Quelle étrange mouche a piqué Mr
Friedkin, réalisateur adoubé par les années 70 et déchu à l'aube
du XXIème siècle via de malheureux échecs en salles, au point
d'œuvrer à la conception d'objets artistiques indépendants, quasi
expérimentaux, en marge de la stratosphère hollywoodienne, si peu
encline à financer désormais des projets tel que ce Killer Joe.
Mais notre octogénaire n'en est plus à
son coup d'essai puisque son dernier passage sur les toiles, « Bug »,
adaptation d'une pièce de Tracy Letts, relevait déjà d'une étrange
atmosphère de huis clos.
Le synopsis de sa cuvée 2012,
elle aussi adaptée de Letts (décidément ces deux-là étaient
destinés à se rencontrer), retrace l'histoire de Chris, 22 ans,
petite frappe sans vergogne, dealer à ses heures et endetté
jusqu'au cou auprès de truands féroces, qui, pour rembourser ce
qu'il doit, cherche 6000 $. L'idée émerge alors, soutenue par père,
belle mère et sœur, d'assassiner la pauvre mère pour toucher le
pactole de l'assurance-vie. Un bémol : qui donc pour accomplir
la sale besogne ? Chris fait appel au Killer Joe du titre
éponyme, incarné par Matthew McConaughey, flic serviable le jour,
tueur à gages bougrement névrosé la nuit, pour assumer la lourde
tâche. Chris est sans sou en poche et Joe ne fait pas crédit ;
le bonhomme a ses principes, ses lois … jusqu'à ce que son monde
bouscule celui de Dottie, sœur cadette de Chris et accessoirement
jeune vierge farouche, qui devient alors jouet érotique de Joe.
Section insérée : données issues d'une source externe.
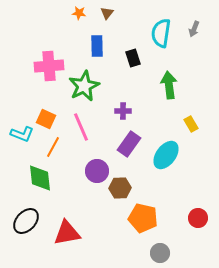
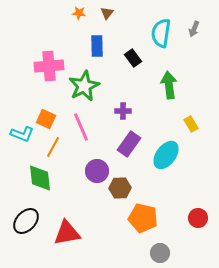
black rectangle: rotated 18 degrees counterclockwise
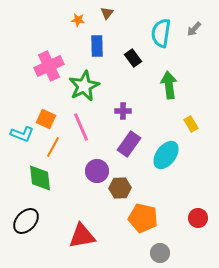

William Friedkin signe un film très
noir, au ton amoral, riche d'un humour décomplexé, optimisant le
talent fou de Matthew McConaughey (séduisant, perturbant,
rassurant), ici à contre emploi total, dans un rôle à l'incroyable
prestance et à la violence inouïe, choquante certes, mais non
dénuée de cet humour malin-malsain décrit plus haut.
Les autres personnages du film sont
écrits et interprétés avec brio par une pléiade de seconds
couteaux (mention spéciale pour la très jolie Juno Temple, qui, si
nous en doutions encore, semble promise à une riche carrière).
En s'immisçant dans cette famille
loufoque, Friedkin explore les facettes d'une humanité plus
rebutante que jamais, et offre un thriller doté d'une patte
artistique surprenante.
Paroxysme d'immoralité sur des scènes
qui resteront immanquablement dans les mémoires (personne ne
regardera une chickenwing de la même façon désormais), et
laisseront le spectateur dans le doute et l'ambivalence, entre dégoût
et attirance.
Le film sera probablement cadenassé
par des réfractaires le réduisant à un simple déballage de
violence « gratuite », mais le condamner en cela serait
en soi immoral.
Le pestiféré d'Hollywood vient
assurément de redorer son blason avec ce qui s'avère être
certainement être l'un des meilleurs films de cette rentrée.